**任务说明 1**: 根据关于JanusGraph集群搭建的原文摘录，执行 sh bin/cassandra -f 启动Cassandra后，默认绑定的端口是多少？
**任务说明 2**: 请列出关于JanusGraph集群搭建的原文摘录中，“下载和启动实例”部分的全部编号步骤标题。
**任务说明 3**: 请从关于JanusGraph集群搭建的原文摘录最后一句之后续写下去。

**原文摘录**:
——————————

JanusGraph集群搭建，多图配置及索引博客分类： java;janusGraph cassandra数据挖掘janusGraph

程序员文章站 2024-03-15 09:56:11

...

下载和启动实例
1、下载和启动Cassandra，生产环境会使用HBase作为Storage backend，但在开发环境部署HBase比较复杂

http://cassandra.apache.org/download/    下载3.11.2

解压后 sh bin/cassandra -f，默认绑定IP：127.0.0.1 PORT：9042

启动thrift，sh ./bin/nodetool enablethrift    默认绑定IP：127.0.0.1 PORT：9160

2、下载和启动ES

JanusGraph的发布包自带ES，sh /elasticsearch/bin/elasticsearch，默认绑定IP：127.0.0.1 PORT:9200

也可以使用独立的ES，但建议5.0以上版本。

PS：centos6下启动es5.0以上版本遇到的问题及解决方法

[1]: max file descriptors [10240] for elasticsearch process is too low, increase to at least [65536]

ulimit -n 65536
[2]: max virtual memory areas vm.max_map_count [65530] is too low, increase to at least [262144]

修改/etc/sysctl.conf配置文件，

cat /etc/sysctl.conf | grep vm.max_map_count
vm.max_map_count=262144

如果不存在则添加

echo "vm.max_map_count=262144" >>/etc/sysctl.conf

sysctl -p

[3]: system call filters failed to install; check the logs and fix your configuration or disable system call filters at your own risk

在elasticsearch.yml中配置bootstrap.system_call_filter为false，注意要在Memory下面:
bootstrap.memory_lock: false
bootstrap.system_call_filter: false

3、下载和安装JanusGraph

https://github.com/JanusGraph/janusgraph/releases/    下载janusgraph-0.2.0-hadoop2.zip

编辑janusgraph-cassandra-es.properties，将es和cassandra的ip指定为步骤1，2中的IP

sh bin/gremlin.sh

graph = JanusGraphFactory.open("conf/janusgraph-cassandra-es.properties")，如提示standardjanusgraph[cassandrathrift:[127.0.0.1]]，则配置成功

4、启动gremlin server

修改conf/gremlin-server/gremlin-server.yaml，确定properties文中的cassandra和es的ip正确

sh bin/gremlin-server.sh

使用gremlin.sh测试是否可以连上服务，:remote connect tinkerpop.server conf/remote.yaml

组建集群及多图
1、GremlinServer多图配置

服务器gremlin-server.yaml中可以设置多个graph的properties文件

graphs: {
graph: conf/gremlin-server/janusgraph-cassandra-es-server.properties,
pressureGraph: conf/gremlin-server/janusgraph-pressure.properties
}

janusgraph-pressure.properties中需要声明keyspace和index-name，否则会按照默认名字janusgraph建立存储和索引。多个properties指向同一个图。

——————————

**记录数据**:
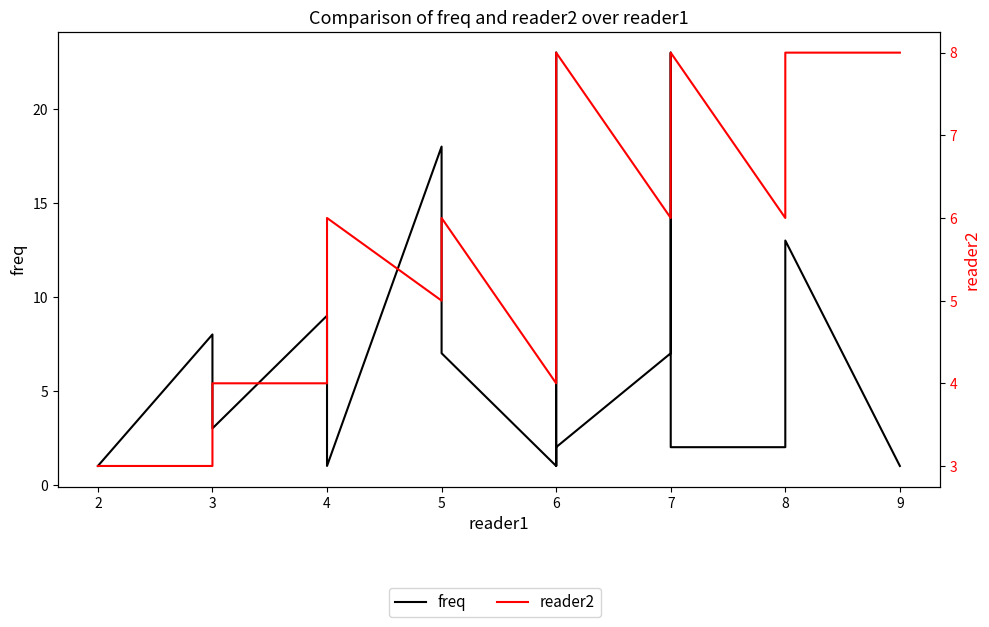

How many data points does each series have?

20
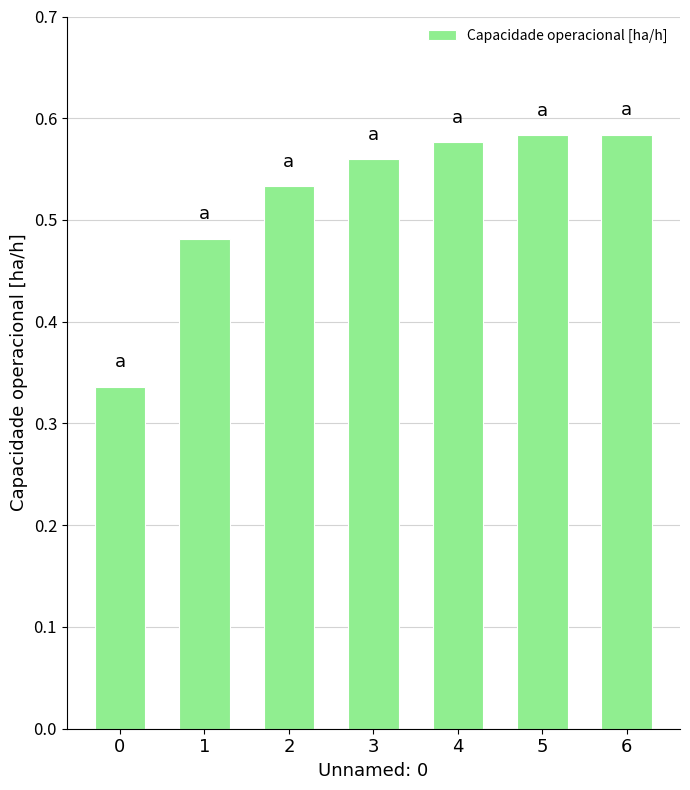

The value at 5 is 1.0. True or false?

False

——————————

**书面回答 1**: 端口为9042。

**书面回答 2**:
1、下载和启动Cassandra
2、下载和启动ES
3、下载和安装JanusGraph
4、启动gremlin server

**书面回答 3**:
storage.hostname=10.*.*.*
storage.cassandra.keyspace=pressure

index.pressure.hostname=10.*.*.*:9200

index.pressure.index-name=pressure

PS:可使用cqlsh describe keyspaces ， curl -XGET 10.*.*.*:9200/_cat/indices查看存储及索引情况

scripts/empty-sample.groovy,增加traversalSource，对应不同的graph

globals << [g : graph.traversal(), p : pressureGraph.traversal()]

2、集群配置配置

客户端remote-objects.yaml，指定多实例IP，并实现负载均衡

hosts: [10.*.*.*,10.*.*.*]

jgex-remote.properties指定服务器上的traversalSource

gremlin.remote.driver.sourceName=p

索引优化及检查
1、composite索引，基于storage backend实现，仅支持相等（完全匹配），速度快

    mgmt.buildIndex('copIndustryCode', Vertex.class).addKey(industryCode).buildCompositeIndex()

2、mixed索引，基于index backend实现，支持如ES的特性，速度慢于composite索引。最后一个参数为index-name。

    mgmt.buildIndex('mixCompanyCode', Vertex.class).addKey(companyCode).buildMixedIndex("pressure")
3、可以使用gramlin.sh进行检索，如提示Query requires iterating over all vertices [(companyCode = 10)]. For better performance, use indexes，则表示未使用索引。

相反则代表使用了索引

gremlin> g.V().has("companyCode", textContains("1000")).valueMap()
==>[companyCode:[1000],companyName:[机构1000]]
gremlin> g.V().has("companyCode", "10").valueMap()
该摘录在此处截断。